Let `f(x)` be a function such that `f^(prime)(x)=(log)_(1/3)[(log)_3(sinx+a)]dot` If `f(x)` is decreasing for all real values of `x ,` then `a in (1,4)` (b) `a in (4,oo)` `a in (2,3)` (d) `a in (2,oo)`

To solve the problem, we start with the given information about the function \( f(x) \) and its derivative \( f'(x) \). ### Step 1: Understand the condition for \( f(x) \) to be decreasing Since \( f(x) \) is decreasing for all real values of \( x \), it implies that: \[ f'(x) < 0 \quad \text{for all } x \] ### Step 2: Analyze the derivative The derivative is given as: \[ f'(x) = \log_{1/3}(\log_3(\sin x + a)) \] To analyze when this is negative, we can rewrite the logarithm: \[ f'(x) = -\log_3(\log_3(\sin x + a)) \] This is negative if: \[ \log_3(\log_3(\sin x + a)) > 0 \] This means: \[ \log_3(\sin x + a) > 1 \] ### Step 3: Solve the inequality From the inequality \( \log_3(\sin x + a) > 1 \), we can exponentiate both sides: \[ \sin x + a > 3 \] Thus, we can rearrange this to find: \[ \sin x > 3 - a \] ### Step 4: Determine the range of \( \sin x \) The sine function has a range of \([-1, 1]\).
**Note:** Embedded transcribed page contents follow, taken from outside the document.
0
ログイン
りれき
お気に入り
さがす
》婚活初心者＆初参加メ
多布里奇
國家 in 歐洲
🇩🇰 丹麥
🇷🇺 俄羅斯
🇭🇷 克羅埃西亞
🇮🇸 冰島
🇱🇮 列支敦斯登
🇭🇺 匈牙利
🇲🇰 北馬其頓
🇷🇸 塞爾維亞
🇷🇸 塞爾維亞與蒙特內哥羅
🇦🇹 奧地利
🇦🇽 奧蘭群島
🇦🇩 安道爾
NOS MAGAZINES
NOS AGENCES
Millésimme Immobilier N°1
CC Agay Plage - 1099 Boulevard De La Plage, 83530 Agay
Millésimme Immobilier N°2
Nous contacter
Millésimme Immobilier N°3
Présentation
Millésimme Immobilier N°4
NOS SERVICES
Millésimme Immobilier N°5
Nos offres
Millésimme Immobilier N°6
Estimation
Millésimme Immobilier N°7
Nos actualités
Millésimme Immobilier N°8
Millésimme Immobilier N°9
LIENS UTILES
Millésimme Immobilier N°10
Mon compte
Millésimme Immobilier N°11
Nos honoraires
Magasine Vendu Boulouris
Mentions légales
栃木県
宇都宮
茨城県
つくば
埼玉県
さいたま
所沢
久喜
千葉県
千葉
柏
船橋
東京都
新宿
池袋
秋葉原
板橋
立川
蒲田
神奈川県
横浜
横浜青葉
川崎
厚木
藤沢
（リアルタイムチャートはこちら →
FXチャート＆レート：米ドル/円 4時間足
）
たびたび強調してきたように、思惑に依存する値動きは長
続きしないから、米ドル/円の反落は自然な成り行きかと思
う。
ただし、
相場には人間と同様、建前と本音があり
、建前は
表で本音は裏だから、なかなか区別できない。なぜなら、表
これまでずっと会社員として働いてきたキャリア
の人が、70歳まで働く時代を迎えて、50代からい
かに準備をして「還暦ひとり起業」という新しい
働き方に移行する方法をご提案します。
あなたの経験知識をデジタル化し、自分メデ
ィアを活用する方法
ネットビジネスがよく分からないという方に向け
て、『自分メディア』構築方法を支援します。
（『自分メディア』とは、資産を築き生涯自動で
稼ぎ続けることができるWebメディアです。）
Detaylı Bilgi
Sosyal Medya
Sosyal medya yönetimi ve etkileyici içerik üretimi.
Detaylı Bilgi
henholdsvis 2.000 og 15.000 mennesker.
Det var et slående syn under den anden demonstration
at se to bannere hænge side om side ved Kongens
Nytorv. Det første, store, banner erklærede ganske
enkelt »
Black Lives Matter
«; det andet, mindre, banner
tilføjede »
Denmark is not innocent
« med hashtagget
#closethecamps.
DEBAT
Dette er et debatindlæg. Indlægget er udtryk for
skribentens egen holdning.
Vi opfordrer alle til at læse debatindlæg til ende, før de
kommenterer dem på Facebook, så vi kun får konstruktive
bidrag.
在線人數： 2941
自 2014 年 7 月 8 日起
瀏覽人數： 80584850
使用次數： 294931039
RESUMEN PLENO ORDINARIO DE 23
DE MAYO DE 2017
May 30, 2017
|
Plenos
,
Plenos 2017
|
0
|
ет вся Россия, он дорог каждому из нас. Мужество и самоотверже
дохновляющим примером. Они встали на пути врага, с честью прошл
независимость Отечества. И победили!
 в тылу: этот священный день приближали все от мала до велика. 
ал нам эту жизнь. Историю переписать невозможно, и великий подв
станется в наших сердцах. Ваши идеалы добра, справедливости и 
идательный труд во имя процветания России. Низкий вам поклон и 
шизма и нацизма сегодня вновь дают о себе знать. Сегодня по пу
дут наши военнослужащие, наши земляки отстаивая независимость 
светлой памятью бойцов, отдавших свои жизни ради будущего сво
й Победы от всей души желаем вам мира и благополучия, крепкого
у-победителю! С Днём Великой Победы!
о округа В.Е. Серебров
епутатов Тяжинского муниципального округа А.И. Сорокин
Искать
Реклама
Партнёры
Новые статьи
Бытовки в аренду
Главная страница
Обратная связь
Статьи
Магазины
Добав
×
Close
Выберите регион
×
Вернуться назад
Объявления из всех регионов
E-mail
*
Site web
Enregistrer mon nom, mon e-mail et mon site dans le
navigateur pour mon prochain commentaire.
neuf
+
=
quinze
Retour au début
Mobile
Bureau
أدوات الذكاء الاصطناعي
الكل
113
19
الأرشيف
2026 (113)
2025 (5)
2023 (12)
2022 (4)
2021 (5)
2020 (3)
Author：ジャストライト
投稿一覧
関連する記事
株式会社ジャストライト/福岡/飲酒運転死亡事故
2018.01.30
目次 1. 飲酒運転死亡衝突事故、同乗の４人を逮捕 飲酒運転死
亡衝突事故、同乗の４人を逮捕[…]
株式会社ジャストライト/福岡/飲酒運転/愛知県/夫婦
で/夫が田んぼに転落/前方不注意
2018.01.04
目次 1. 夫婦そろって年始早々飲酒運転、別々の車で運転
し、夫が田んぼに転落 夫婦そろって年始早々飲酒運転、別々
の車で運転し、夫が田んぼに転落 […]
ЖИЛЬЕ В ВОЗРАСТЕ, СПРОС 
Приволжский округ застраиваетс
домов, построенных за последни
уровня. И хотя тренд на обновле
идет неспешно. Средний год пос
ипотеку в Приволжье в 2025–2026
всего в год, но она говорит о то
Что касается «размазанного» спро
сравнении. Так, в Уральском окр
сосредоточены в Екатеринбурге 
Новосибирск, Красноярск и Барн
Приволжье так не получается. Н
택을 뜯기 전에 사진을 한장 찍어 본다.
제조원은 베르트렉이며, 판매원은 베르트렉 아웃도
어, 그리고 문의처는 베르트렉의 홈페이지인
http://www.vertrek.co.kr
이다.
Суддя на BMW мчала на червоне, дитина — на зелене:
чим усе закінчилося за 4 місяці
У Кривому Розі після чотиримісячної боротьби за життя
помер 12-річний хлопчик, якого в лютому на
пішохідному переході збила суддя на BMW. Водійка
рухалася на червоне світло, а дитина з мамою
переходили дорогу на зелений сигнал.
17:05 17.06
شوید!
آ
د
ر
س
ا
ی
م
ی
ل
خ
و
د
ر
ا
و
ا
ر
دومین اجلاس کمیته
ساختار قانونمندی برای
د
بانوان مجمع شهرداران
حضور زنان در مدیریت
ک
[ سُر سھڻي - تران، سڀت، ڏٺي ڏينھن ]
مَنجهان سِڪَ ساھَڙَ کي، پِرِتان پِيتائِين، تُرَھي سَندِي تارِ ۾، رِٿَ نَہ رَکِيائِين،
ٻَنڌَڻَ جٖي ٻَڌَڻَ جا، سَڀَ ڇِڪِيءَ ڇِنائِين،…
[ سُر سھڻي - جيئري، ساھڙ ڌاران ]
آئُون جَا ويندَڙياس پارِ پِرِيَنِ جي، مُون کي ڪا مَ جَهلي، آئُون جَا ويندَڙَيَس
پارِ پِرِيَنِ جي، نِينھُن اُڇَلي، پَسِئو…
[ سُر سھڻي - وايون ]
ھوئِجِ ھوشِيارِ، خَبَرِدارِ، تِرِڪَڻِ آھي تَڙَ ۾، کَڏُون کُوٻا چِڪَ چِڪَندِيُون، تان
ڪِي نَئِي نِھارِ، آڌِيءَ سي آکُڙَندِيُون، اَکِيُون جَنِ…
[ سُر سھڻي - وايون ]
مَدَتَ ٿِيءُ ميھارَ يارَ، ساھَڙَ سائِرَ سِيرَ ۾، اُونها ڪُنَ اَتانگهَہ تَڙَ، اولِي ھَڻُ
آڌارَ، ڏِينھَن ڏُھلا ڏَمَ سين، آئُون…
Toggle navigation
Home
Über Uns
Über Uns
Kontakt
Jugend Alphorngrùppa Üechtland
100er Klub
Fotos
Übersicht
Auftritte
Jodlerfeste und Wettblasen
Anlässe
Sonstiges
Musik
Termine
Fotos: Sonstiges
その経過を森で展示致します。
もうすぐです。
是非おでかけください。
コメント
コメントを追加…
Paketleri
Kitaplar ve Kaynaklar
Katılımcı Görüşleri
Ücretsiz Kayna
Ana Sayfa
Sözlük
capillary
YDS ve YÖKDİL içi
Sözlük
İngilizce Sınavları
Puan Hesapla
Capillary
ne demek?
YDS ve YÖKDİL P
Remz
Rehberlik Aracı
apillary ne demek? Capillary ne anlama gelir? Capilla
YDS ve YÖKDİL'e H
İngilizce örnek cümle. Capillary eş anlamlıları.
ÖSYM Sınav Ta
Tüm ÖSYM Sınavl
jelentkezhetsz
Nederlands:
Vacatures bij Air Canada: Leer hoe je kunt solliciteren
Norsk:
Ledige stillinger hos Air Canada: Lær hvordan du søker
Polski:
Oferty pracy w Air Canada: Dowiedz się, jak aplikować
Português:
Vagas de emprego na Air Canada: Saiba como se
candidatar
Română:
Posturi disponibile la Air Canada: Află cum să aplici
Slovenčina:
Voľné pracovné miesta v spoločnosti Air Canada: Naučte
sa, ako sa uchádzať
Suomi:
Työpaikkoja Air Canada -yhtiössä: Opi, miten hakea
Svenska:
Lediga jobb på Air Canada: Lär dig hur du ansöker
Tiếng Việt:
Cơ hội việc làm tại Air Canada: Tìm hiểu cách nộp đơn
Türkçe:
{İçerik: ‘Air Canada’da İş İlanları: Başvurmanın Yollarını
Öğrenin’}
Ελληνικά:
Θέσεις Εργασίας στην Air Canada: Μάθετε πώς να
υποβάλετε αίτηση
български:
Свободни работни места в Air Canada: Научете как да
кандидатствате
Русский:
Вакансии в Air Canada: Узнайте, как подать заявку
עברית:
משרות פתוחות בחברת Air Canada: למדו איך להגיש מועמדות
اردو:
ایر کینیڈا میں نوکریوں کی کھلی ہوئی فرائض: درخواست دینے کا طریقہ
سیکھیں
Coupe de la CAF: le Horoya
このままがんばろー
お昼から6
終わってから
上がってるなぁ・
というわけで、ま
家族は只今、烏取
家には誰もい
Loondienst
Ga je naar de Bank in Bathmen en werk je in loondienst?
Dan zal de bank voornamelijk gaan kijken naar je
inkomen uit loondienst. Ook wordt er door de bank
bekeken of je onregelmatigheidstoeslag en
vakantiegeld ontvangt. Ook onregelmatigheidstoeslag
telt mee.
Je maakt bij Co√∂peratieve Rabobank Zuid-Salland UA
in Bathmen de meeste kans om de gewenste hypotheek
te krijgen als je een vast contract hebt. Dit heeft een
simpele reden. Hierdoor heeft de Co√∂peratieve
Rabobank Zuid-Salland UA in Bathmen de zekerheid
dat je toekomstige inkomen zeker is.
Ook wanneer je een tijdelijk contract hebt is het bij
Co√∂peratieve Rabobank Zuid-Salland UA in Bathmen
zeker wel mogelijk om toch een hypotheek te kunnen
Therefore, for the inequality \( \sin x > 3 - a \) to hold for all \( x \), we need: \[ 3 - a < -1 \] Solving this gives: \[ 3 + 1 < a \quad \Rightarrow \quad a > 4 \] ### Step 5: Conclusion Thus, for \( f(x) \) to be decreasing for all real values of \( x \), \( a \) must satisfy: \[ a > 4 \] This corresponds to option (b) \( a \in (4, \infty) \). ### Final Answer: The correct option is (b) \( a \in (4, \infty) \).